Understanding income tax in Ireland
Learn more about tax credits, calculating tax and registering a job
Written by spunout
Fact checked by experts and reviewed by young people.
If you start your first job or move to a new job you may be unsure of how the tax system works. Learning about income tax, tax credits and how it is calculated may seem overwhelming but it is important to take some time to try and understand it. In doing so you will be more confident when it comes to understanding how much tax you should be paying, regardless of the job.
What is income tax?
Income tax is a percentage of money that is taken from your wages (income) by your employer on behalf of the government. The amount of tax you pay depends on the amount you earn and your personal circumstances. The tax collected by the government is used on public spending for things such as social welfare, hospitals and schools.
What are Personal Tax Credits?
Tax credits reduce the amount of tax you pay. How tax credits works is explained fully on Revenue’s website Calculating your Income Tax.
Everyone living in Ireland has the right to a Personal Tax Credit. You may also have a right to extra tax credits if, for example, you are:
- a Pay As You Earn (PAYE) employee
- a home carer
- aged 65 or older.
The amount of tax you pay depends on your circumstances and how much you earn, for example, a single person earning €50,000 a year will generally pay more tax than a student working a part-time job earning €10,000 per year.
How is your tax calculated?
Tax is calculated as a percentage of your income each time you get paid. The first €33,500 of your income is taxed at 20%, referred to as the standard rate of tax. The remainder of your income (if any) is taxed at the higher rate of tax which is currently 40%. This calculates the tax due by you.
Your tax credits are then deducted from the tax due figure, reducing the amount of tax you have to pay. If your tax credits for the pay period are greater than the amount of tax due, you will not pay tax on your wages.
What is Emergency Tax?
Emergency tax may be applied by your employer if you have not given your employer your PPS Number or if you have not registered your job with Revenue. Emergency tax rules may mean that you pay more tax than you are due to pay. If you remain on emergency tax for four weeks or more, all your income will be taxed at 40%.

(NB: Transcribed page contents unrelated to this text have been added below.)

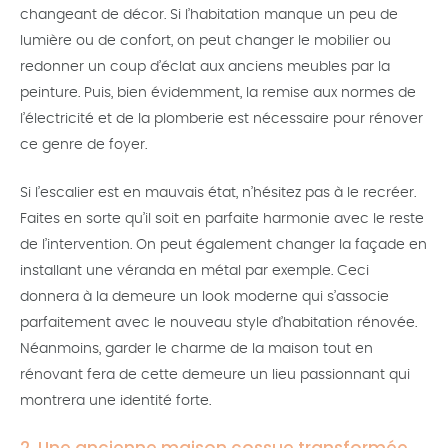
changeant de décor. Si l’habitation manque un peu de
lumière ou de confort, on peut changer le mobilier ou
redonner un coup d’éclat aux anciens meubles par la
peinture. Puis, bien évidemment, la remise aux normes de
l’électricité et de la plomberie est nécessaire pour rénover
ce genre de foyer.
Si l’escalier est en mauvais état, n’hésitez pas à le recréer.
Faites en sorte qu’il soit en parfaite harmonie avec le reste
de l’intervention. On peut également changer la façade en
installant une véranda en métal par exemple. Ceci
donnera à la demeure un look moderne qui s’associe
parfaitement avec le nouveau style d’habitation rénovée.
Néanmoins, garder le charme de la maison tout en
rénovant fera de cette demeure un lieu passionnant qui
montrera une identité forte.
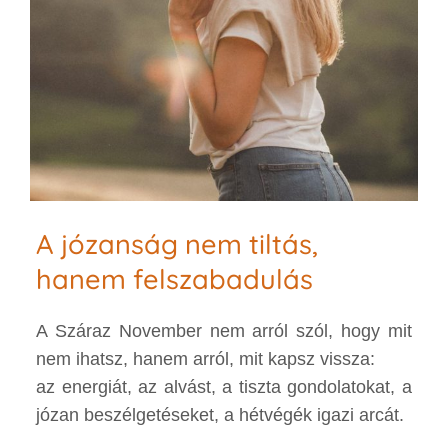
A józanság nem tiltás,
hanem felszabadulás
A Száraz November nem arról szól, hogy mit
nem ihatsz, hanem arról, mit kapsz vissza:
az energiát, az alvást, a tiszta gondolatokat, a
józan beszélgetéseket, a hétvégék igazi arcát.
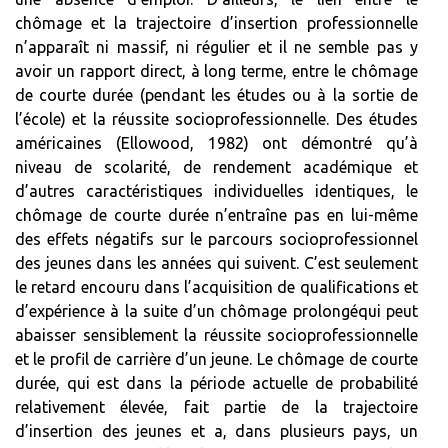
chômage et la trajectoire d’insertion professionnelle
n’apparaît ni massif, ni régulier et il ne semble pas y
avoir un rapport direct, à long terme, entre le chômage
de courte durée (pendant les études ou à la sortie de
l’école) et la réussite socioprofessionnelle. Des études
américaines (Ellowood, 1982) ont démontré qu’à
niveau de scolarité, de rendement académique et
d’autres caractéristiques individuelles identiques, le
chômage de courte durée n’entraîne pas en lui-même
des effets négatifs sur le parcours socioprofessionnel
des jeunes dans les années qui suivent. C’est seulement
le retard encouru dans l’acquisition de qualifications et
d’expérience à la suite d’un chômage prolongéqui peut
abaisser sensiblement la réussite socioprofessionnelle
et le profil de carrière d’un jeune. Le chômage de courte
durée, qui est dans la période actuelle de probabilité
relativement élevée, fait partie de la trajectoire
d’insertion des jeunes et a, dans plusieurs pays, un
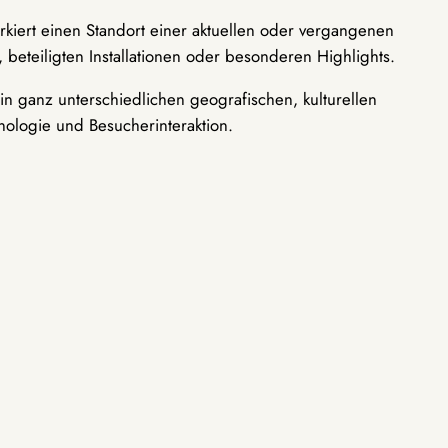
rkiert einen Standort einer aktuellen oder vergangenen
 beteiligten Installationen oder besonderen Highlights.
n ganz unterschiedlichen geografischen, kulturellen
nologie und Besucherinteraktion.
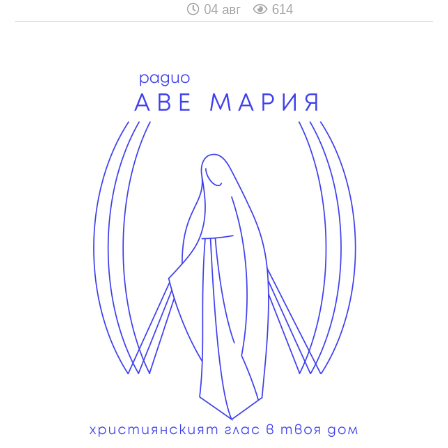
04 авг
614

It’s important to remember that whenever you start a job that you register that job with Revenue so that you are paying the correct amount of tax and that you are not emergency taxed.
If you are on emergency tax, once your job is registered with Revenue, your employer will be able to take you off emergency tax and you should be refunded any tax that you have overpaid for that year on your next pay day.
If you think you are due a tax refund for a previous year, you can claim a tax refund, online through myAccount. You can claim a refund for up to the last four years.
How to register your job?
When you start working for the first time, you must register yourself with Revenue as soon as possible. To do this you must:
- have a PPS Number
- register for myAccount
When you receive your myAccount password, you will be able to register your new job. To do this, click on the ‘Update Job or Pension Details’ link on the PAYE Services card. To register your first job, you will need
- your employer’s tax registration number
- the start date of your new job
- the frequency of your wage payment.
Once you have registered your job and your employer has received an updated tax credit certificate you should stop paying emergency tax.
Need help or assistance?
If you ever find that you are being taxed incorrectly, talk to your employer first. If the issue cannot be fixed by your employer, make sure that your job is registered correctly with Revenue. If neither of these ways solve your issue, you can contact Revenue through the myEnquiries service in myAccount and they should be able to help you.